# Forum Home Renovation Laundry  Slight Bow in Laundry Benchtop

## kkeoghan

I am renovating my house and have moved my laundry. It is only small & consists basically of an 800mm trough cabinet, a 600mm front loader and a 900mm broom cupboard in that order.
I have put a 1400mm bench over the trough cabinet and front loader that starts at a wall and ends at the broom cupboard. This bench is from bunnings & was 2400mm which i cut down to size. i have had the bench for a couple of years and it developed a slight bow in it. My builder who is renovating my bathroom says i need to put in a wedge under the bench to bring the bow out as its not square and could be affectting the trough cabinet etc.
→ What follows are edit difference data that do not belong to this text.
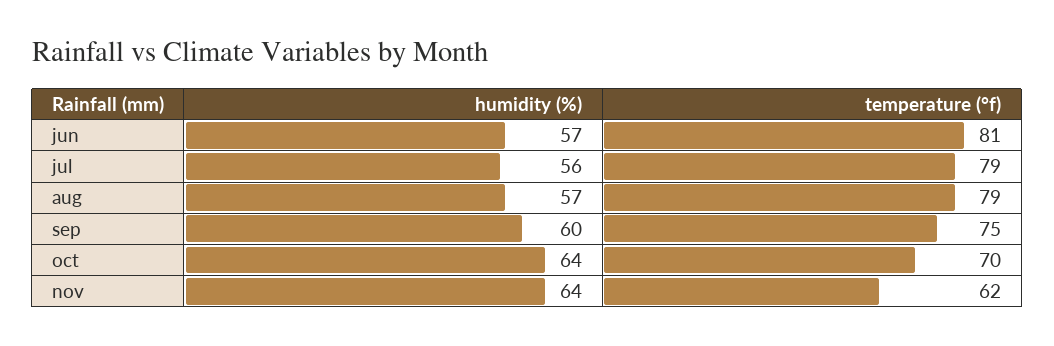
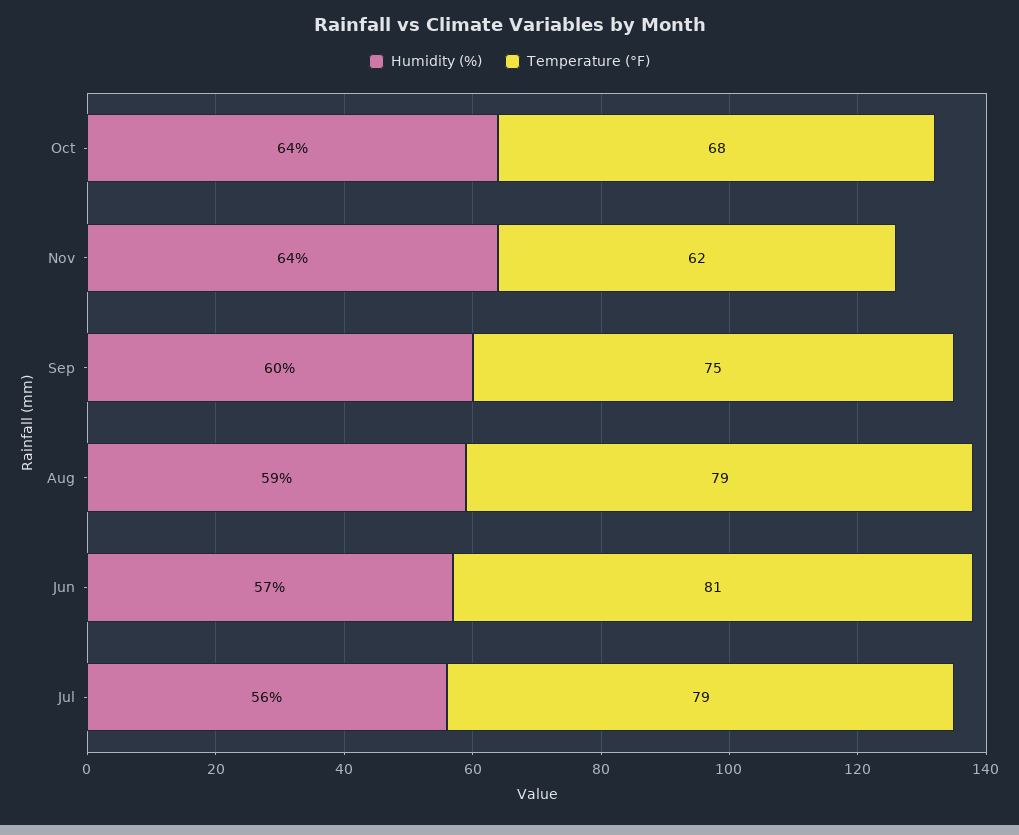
  {
    "humidity (%)": {
      "jun": 57,
      "jul": 56,
-     "aug": 57,
+     "aug": 59,
      "sep": 60,
      "oct": 64,
      "nov": 64
    },
    "temperature (°f)": {
      "jun": 81,
      "jul": 79,
      "aug": 79,
      "sep": 75,
-     "oct": 70,
+     "oct": 68,
      "nov": 62
    }
  }

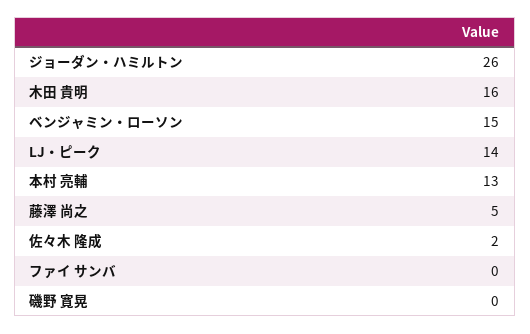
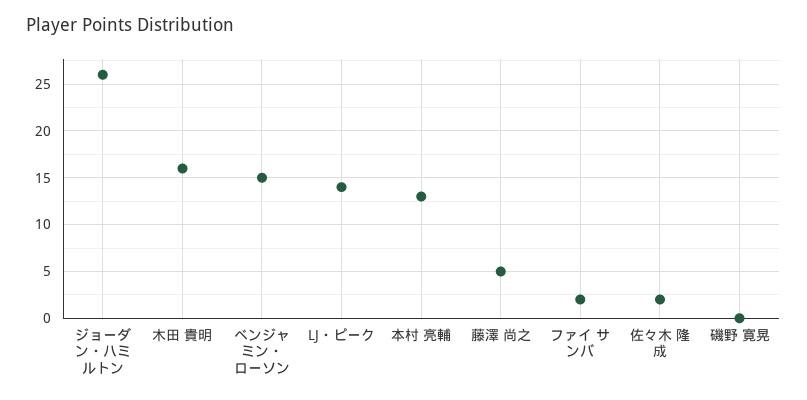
  {
    "ジョーダン・ハミルトン": 26,
    "木田 貴明": 16,
    "ベンジャミン・ローソン": 15,
    "LJ・ピーク": 14,
    "本村 亮輔": 13,
    "藤澤 尚之": 5,
    "佐々木 隆成": 2,
-   "ファイ サンバ": 0,
+   "ファイ サンバ": 2,
    "磯野 寛晃": 0
  }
I understand its not perfect, but is there any real need to have it 100% straight? and if so what are the easiest ways to do it (other than buying another $200 bench?)

----------


## ibuildbenches

Unless it affects water drainage or holds water etc and you dont mind looking at it, then leave it.

----------


## kkeoghan

Thanks Matt - i didnt think it would be too big a drama, but just wanted to make sure.

----------


## r3nov8or

I think your builder wants more work in your place...

----------


## kkeoghan

lol - no, he has actually given me some tips and put him self out of work! - he is a brother of a mate of mine, and i think he just wants to make sure everything is perfect on the site, even if its not his work

----------